Anger at wife killer Hassan Shatanawi deportation
A Jordanian doctor who murdered his wife has been freed from jail and deported only weeks after the Parole Board warned he was still a danger.
Hassan Shatanawi, then from Hartlepool, has never revealed how he killed trainee travel agent Laura May Al-Shatanawi in 1994. Her family do not know what he did with her body.
Her brother, Don Vaughan, said the release was "absolutely disgusting".
The Home Office said it had apologised to the family for not warning them.
Home Secretary Theresa May used newly-introduced powers which allow foreign prisoners who have served the minimum part of their sentence to be deported if they have no right to remain in the country.

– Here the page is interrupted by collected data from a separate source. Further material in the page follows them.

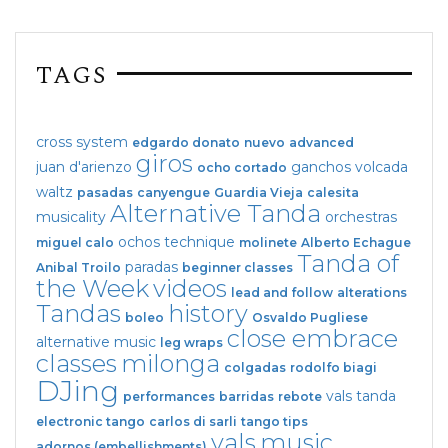
TAGS
cross system
edgardo donato
nuevo
advanced
giros
juan d'arienzo
ganchos
volcada
ocho cortado
waltz
pasadas
canyengue
Guardia Vieja
calesita
Alternative Tanda
musicality
orchestras
ochos
technique
miguel calo
molinete
Alberto Echague
Tanda of
paradas
Anibal Troilo
beginner classes
the Week
videos
lead and follow
alterations
Tandas
history
boleo
Osvaldo Pugliese
close embrace
alternative music
leg wraps
classes
milonga
colgadas
rodolfo biagi
DJing
vals tanda
performances
barridas
rebote
electronic tango
carlos di sarli
tango tips
vals
music
adornos (embellishments)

The prisoners can be released even without the Parole Board's recommendation.
Mrs Al-Shatanawi's family say they fear the 67-year-old could be anywhere as he is no longer monitored by the UK authorities.
Mr Vaughan, from Hartlepool, said: "We believed from what the Parole Board said that he would remain in prison because he was still a dangerous man.
"Then we hear a couple of months later that he was on a plane and out of the country."
A Ministry of Justice spokesman said: "The government believes that foreign national offenders who have no right to remain in the UK should be deported at the earliest opportunity.
"We apologised to the family last year and acknowledged they should have been informed earlier."
Mr Vaughan, 53, said Shatanawi should not have been released before revealing what he did with the body of his wife.
Shatanawi reported his wife missing but her blood was found on the floor of a shed he had tried to destroy, where he is believed to have dismembered her body.
The couple had a seven-year-old son at the time of her murder.
He was jailed for life at Newcastle Crown Court in 1994 with a minimum term of 16 years and subsequently made three unsuccessful applications for parole.
The UK Border Agency said Shatanawi was handed over to the authorities in his native Jordan and is banned from returning to the UK for 10 years.